Data entries:
┏━━

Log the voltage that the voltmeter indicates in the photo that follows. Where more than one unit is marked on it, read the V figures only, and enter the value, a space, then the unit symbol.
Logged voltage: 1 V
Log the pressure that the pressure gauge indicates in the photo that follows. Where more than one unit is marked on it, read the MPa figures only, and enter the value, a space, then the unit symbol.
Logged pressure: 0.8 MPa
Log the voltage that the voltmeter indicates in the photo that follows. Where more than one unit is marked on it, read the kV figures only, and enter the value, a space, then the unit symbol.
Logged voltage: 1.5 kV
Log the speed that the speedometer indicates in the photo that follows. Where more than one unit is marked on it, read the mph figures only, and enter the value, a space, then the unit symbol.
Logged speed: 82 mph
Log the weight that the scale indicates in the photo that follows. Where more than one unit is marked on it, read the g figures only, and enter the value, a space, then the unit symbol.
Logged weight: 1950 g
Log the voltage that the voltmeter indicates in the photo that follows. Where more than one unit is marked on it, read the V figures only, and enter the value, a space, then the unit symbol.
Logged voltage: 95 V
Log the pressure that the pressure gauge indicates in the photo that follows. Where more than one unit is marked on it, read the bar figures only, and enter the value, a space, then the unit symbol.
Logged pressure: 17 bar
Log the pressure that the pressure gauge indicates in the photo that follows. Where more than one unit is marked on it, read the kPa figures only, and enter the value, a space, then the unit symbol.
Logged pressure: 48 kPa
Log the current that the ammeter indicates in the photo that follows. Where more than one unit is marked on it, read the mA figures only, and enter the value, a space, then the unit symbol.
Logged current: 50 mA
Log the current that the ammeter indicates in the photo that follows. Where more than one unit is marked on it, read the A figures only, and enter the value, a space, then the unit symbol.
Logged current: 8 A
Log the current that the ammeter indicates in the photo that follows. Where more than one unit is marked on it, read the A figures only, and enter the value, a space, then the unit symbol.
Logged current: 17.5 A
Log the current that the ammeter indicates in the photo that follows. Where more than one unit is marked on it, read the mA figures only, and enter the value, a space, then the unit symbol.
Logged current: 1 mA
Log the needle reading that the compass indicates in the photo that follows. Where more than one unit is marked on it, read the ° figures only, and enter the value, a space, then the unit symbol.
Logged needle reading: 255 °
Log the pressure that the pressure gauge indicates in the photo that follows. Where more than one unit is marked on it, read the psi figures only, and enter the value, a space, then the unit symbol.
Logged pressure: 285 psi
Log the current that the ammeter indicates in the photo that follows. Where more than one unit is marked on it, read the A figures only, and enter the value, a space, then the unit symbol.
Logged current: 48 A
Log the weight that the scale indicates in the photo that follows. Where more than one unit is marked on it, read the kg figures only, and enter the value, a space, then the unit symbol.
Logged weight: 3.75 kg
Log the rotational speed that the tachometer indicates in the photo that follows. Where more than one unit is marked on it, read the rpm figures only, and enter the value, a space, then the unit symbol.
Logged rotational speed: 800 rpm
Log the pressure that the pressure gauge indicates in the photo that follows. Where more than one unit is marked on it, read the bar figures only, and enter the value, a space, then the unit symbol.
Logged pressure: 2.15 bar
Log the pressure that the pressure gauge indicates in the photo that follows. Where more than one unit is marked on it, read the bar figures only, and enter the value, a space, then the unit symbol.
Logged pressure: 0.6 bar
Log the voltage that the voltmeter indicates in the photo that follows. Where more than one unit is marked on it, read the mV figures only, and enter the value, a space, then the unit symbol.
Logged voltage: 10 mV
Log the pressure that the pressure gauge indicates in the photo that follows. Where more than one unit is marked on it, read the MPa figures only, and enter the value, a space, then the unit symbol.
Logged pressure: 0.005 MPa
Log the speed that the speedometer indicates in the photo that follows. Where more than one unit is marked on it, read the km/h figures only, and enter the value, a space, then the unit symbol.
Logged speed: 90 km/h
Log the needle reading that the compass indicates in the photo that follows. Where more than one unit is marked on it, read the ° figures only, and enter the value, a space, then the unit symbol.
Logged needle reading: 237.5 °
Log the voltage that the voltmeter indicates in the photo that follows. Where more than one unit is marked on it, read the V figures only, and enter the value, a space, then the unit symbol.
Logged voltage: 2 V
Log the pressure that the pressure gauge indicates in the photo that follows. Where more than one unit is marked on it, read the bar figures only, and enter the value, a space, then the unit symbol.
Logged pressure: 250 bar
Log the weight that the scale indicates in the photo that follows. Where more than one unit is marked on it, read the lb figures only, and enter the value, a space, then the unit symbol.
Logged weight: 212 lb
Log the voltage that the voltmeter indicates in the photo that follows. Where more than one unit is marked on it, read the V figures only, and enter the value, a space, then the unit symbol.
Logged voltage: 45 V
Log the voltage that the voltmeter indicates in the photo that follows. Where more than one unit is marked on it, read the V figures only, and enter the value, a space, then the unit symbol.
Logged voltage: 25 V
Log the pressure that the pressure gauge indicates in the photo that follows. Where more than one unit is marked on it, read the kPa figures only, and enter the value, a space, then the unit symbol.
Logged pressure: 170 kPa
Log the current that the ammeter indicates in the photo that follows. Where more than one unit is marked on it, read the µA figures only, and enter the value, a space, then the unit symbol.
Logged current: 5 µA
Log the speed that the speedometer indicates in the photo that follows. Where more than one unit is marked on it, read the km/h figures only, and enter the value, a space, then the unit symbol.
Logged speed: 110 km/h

┗━━

▶ [Assignment]: Return every one of the records above verbatim, with no alteration of any kind.

▶ [Solution to this exercise]:
Log the voltage that the voltmeter indicates in the photo that follows. Where more than one unit is marked on it, read the V figures only, and enter the value, a space, then the unit symbol.
Logged voltage: 1 V
Log the pressure that the pressure gauge indicates in the photo that follows. Where more than one unit is marked on it, read the MPa figures only, and enter the value, a space, then the unit symbol.
Logged pressure: 0.8 MPa
Log the voltage that the voltmeter indicates in the photo that follows. Where more than one unit is marked on it, read the kV figures only, and enter the value, a space, then the unit symbol.
Logged voltage: 1.5 kV
Log the speed that the speedometer indicates in the photo that follows. Where more than one unit is marked on it, read the mph figures only, and enter the value, a space, then the unit symbol.
Logged speed: 82 mph
Log the weight that the scale indicates in the photo that follows. Where more than one unit is marked on it, read the g figures only, and enter the value, a space, then the unit symbol.
Logged weight: 1950 g
Log the voltage that the voltmeter indicates in the photo that follows. Where more than one unit is marked on it, read the V figures only, and enter the value, a space, then the unit symbol.
Logged voltage: 95 V
Log the pressure that the pressure gauge indicates in the photo that follows. Where more than one unit is marked on it, read the bar figures only, and enter the value, a space, then the unit symbol.
Logged pressure: 17 bar
Log the pressure that the pressure gauge indicates in the photo that follows. Where more than one unit is marked on it, read the kPa figures only, and enter the value, a space, then the unit symbol.
Logged pressure: 48 kPa
Log the current that the ammeter indicates in the photo that follows. Where more than one unit is marked on it, read the mA figures only, and enter the value, a space, then the unit symbol.
Logged current: 50 mA
Log the current that the ammeter indicates in the photo that follows. Where more than one unit is marked on it, read the A figures only, and enter the value, a space, then the unit symbol.
Logged current: 8 A
Log the current that the ammeter indicates in the photo that follows. Where more than one unit is marked on it, read the A figures only, and enter the value, a space, then the unit symbol.
Logged current: 17.5 A
Log the current that the ammeter indicates in the photo that follows. Where more than one unit is marked on it, read the mA figures only, and enter the value, a space, then the unit symbol.
Logged current: 1 mA
Log the needle reading that the compass indicates in the photo that follows. Where more than one unit is marked on it, read the ° figures only, and enter the value, a space, then the unit symbol.
Logged needle reading: 255 °
Log the pressure that the pressure gauge indicates in the photo that follows. Where more than one unit is marked on it, read the psi figures only, and enter the value, a space, then the unit symbol.
Logged pressure: 285 psi
Log the current that the ammeter indicates in the photo that follows. Where more than one unit is marked on it, read the A figures only, and enter the value, a space, then the unit symbol.
Logged current: 48 A
Log the weight that the scale indicates in the photo that follows. Where more than one unit is marked on it, read the kg figures only, and enter the value, a space, then the unit symbol.
Logged weight: 3.75 kg
Log the rotational speed that the tachometer indicates in the photo that follows. Where more than one unit is marked on it, read the rpm figures only, and enter the value, a space, then the unit symbol.
Logged rotational speed: 800 rpm
Log the pressure that the pressure gauge indicates in the photo that follows. Where more than one unit is marked on it, read the bar figures only, and enter the value, a space, then the unit symbol.
Logged pressure: 2.15 bar
Log the pressure that the pressure gauge indicates in the photo that follows. Where more than one unit is marked on it, read the bar figures only, and enter the value, a space, then the unit symbol.
Logged pressure: 0.6 bar
Log the voltage that the voltmeter indicates in the photo that follows. Where more than one unit is marked on it, read the mV figures only, and enter the value, a space, then the unit symbol.
Logged voltage: 10 mV
Log the pressure that the pressure gauge indicates in the photo that follows. Where more than one unit is marked on it, read the MPa figures only, and enter the value, a space, then the unit symbol.
Logged pressure: 0.005 MPa
Log the speed that the speedometer indicates in the photo that follows. Where more than one unit is marked on it, read the km/h figures only, and enter the value, a space, then the unit symbol.
Logged speed: 90 km/h
Log the needle reading that the compass indicates in the photo that follows. Where more than one unit is marked on it, read the ° figures only, and enter the value, a space, then the unit symbol.
Logged needle reading: 237.5 °
Log the voltage that the voltmeter indicates in the photo that follows. Where more than one unit is marked on it, read the V figures only, and enter the value, a space, then the unit symbol.
Logged voltage: 2 V
Log the pressure that the pressure gauge indicates in the photo that follows. Where more than one unit is marked on it, read the bar figures only, and enter the value, a space, then the unit symbol.
Logged pressure: 250 bar
Log the weight that the scale indicates in the photo that follows. Where more than one unit is marked on it, read the lb figures only, and enter the value, a space, then the unit symbol.
Logged weight: 212 lb
Log the voltage that the voltmeter indicates in the photo that follows. Where more than one unit is marked on it, read the V figures only, and enter the value, a space, then the unit symbol.
Logged voltage: 45 V
Log the voltage that the voltmeter indicates in the photo that follows. Where more than one unit is marked on it, read the V figures only, and enter the value, a space, then the unit symbol.
Logged voltage: 25 V
Log the pressure that the pressure gauge indicates in the photo that follows. Where more than one unit is marked on it, read the kPa figures only, and enter the value, a space, then the unit symbol.
Logged pressure: 170 kPa
Log the current that the ammeter indicates in the photo that follows. Where more than one unit is marked on it, read the µA figures only, and enter the value, a space, then the unit symbol.
Logged current: 5 µA
Log the speed that the speedometer indicates in the photo that follows. Where more than one unit is marked on it, read the km/h figures only, and enter the value, a space, then the unit symbol.
Logged speed: 110 km/h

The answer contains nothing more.